Collected data:
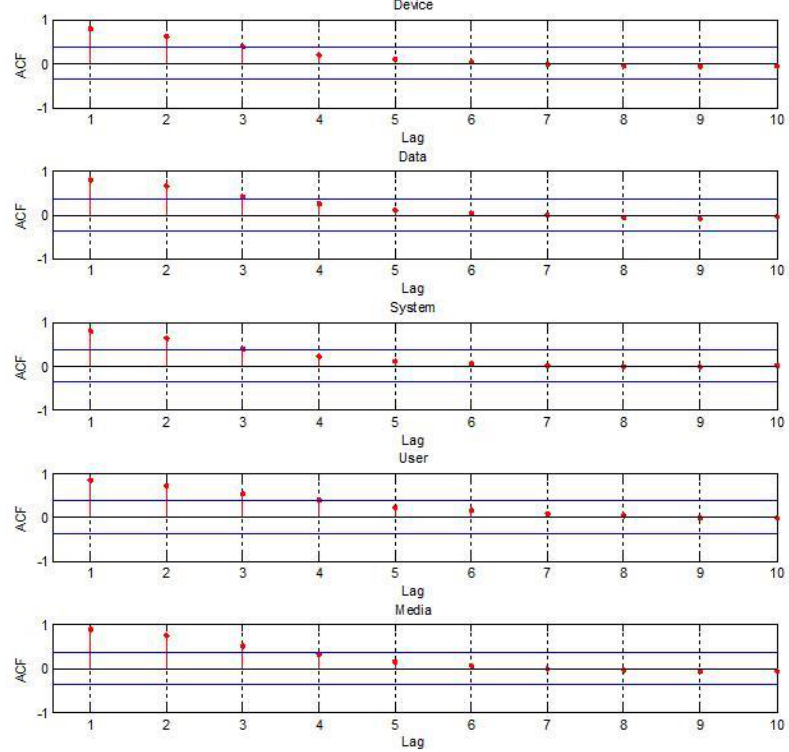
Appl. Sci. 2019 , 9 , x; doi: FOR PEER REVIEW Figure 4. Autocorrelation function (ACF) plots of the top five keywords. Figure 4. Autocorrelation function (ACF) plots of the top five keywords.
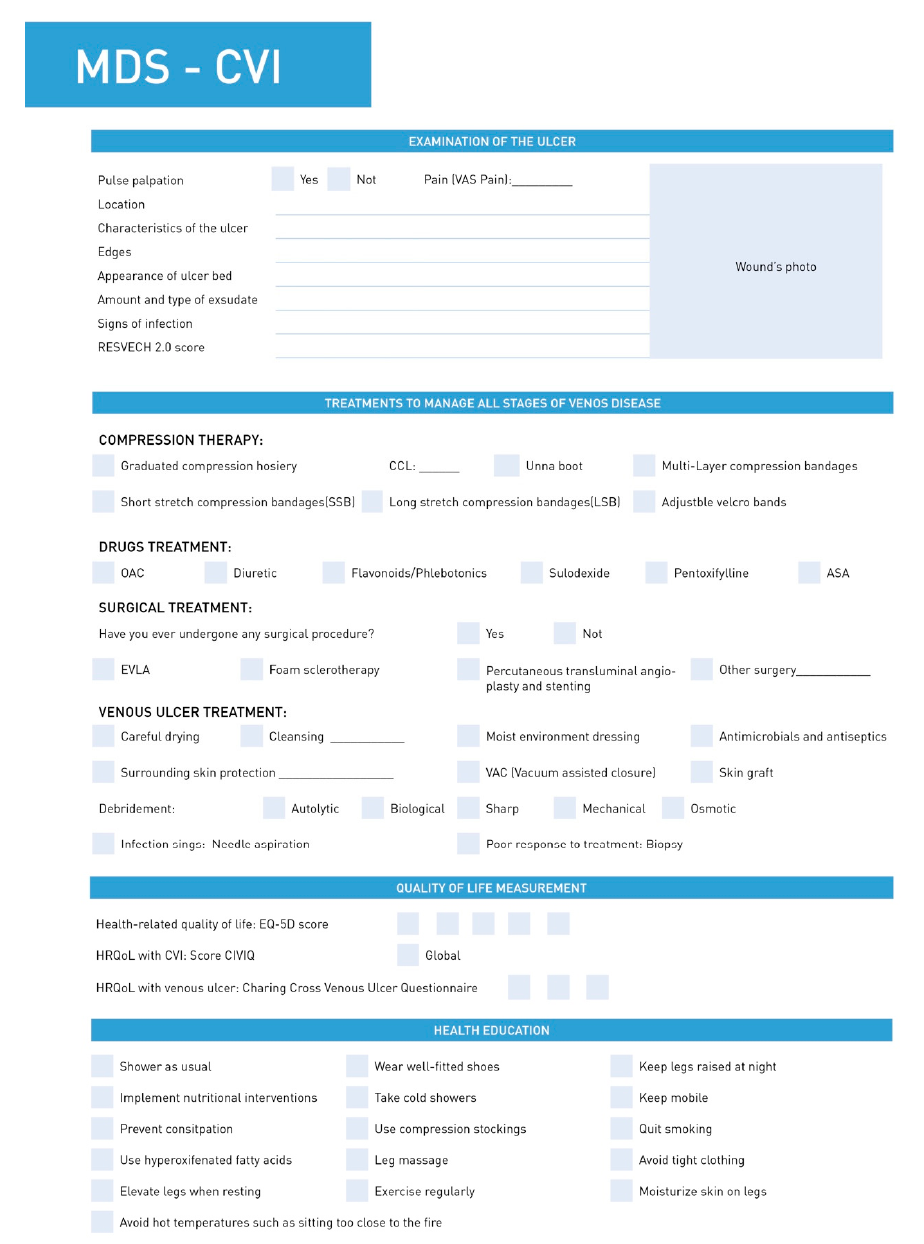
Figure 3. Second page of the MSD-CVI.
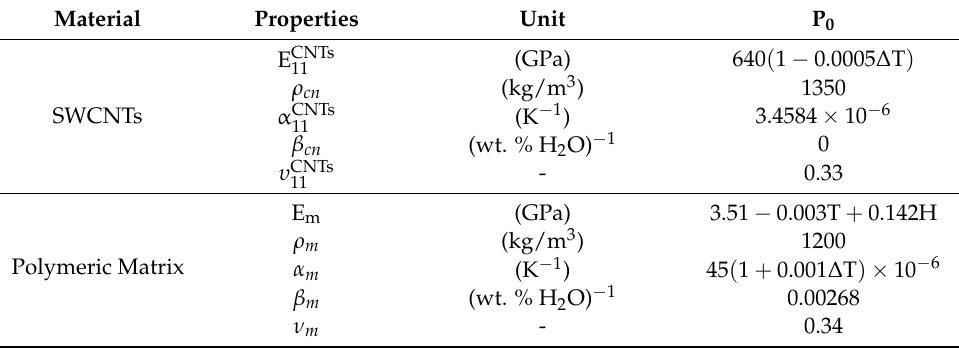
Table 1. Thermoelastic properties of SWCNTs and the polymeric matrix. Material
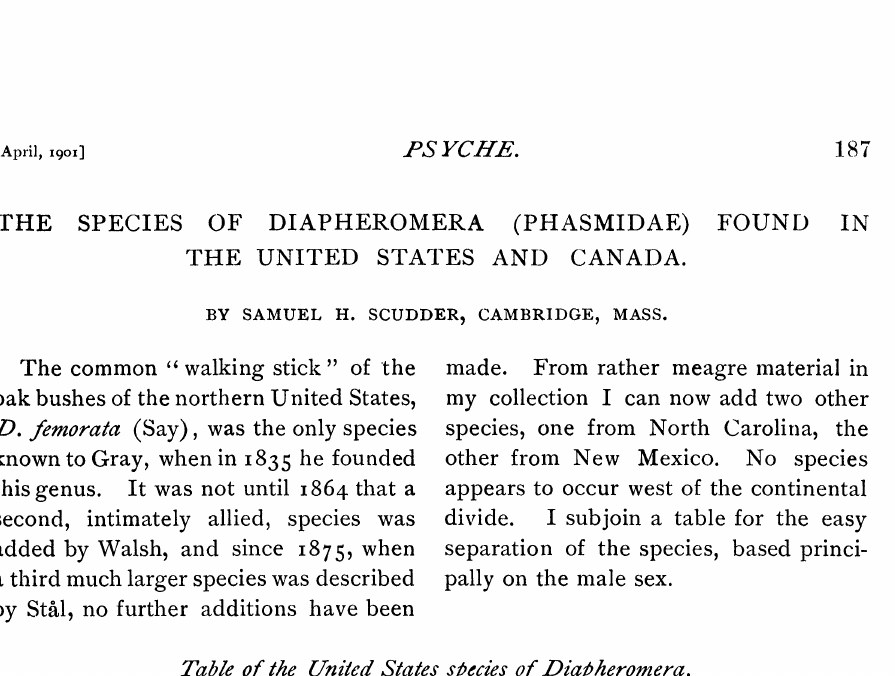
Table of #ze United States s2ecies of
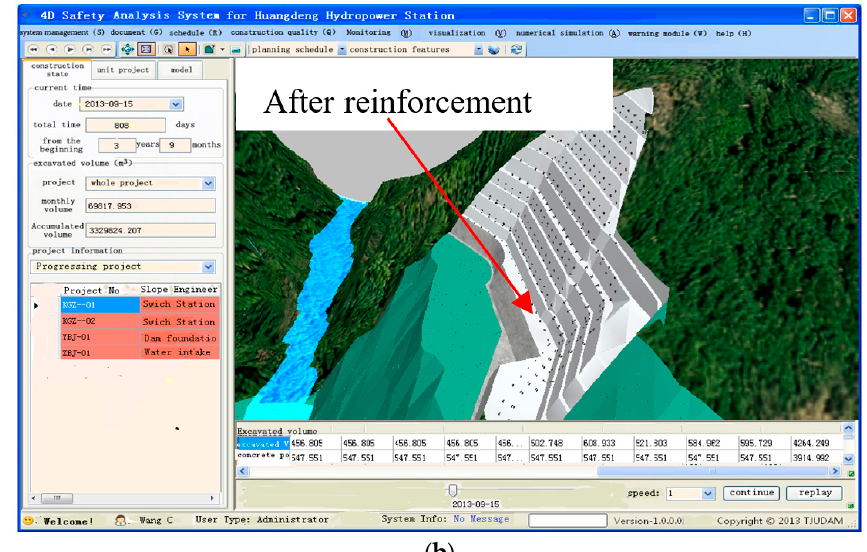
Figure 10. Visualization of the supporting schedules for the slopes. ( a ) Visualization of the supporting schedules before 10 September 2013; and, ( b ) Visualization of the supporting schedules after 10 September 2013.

### [What is being asked]
Keep the pictures out of the copy and write out the data exactly as it stands.

### [Response to the exercise]
Appl. Sci. 2019 , 9 , x; doi: FOR PEER REVIEW Figure 4. Autocorrelation function (ACF) plots of the top five keywords. Figure 4. Autocorrelation function (ACF) plots of the top five keywords.
Figure 3. Second page of the MSD-CVI.
Table 1. Thermoelastic properties of SWCNTs and the polymeric matrix. Material
Table of #ze United States s2ecies of
Figure 10. Visualization of the supporting schedules for the slopes. ( a ) Visualization of the supporting schedules before 10 September 2013; and, ( b ) Visualization of the supporting schedules after 10 September 2013.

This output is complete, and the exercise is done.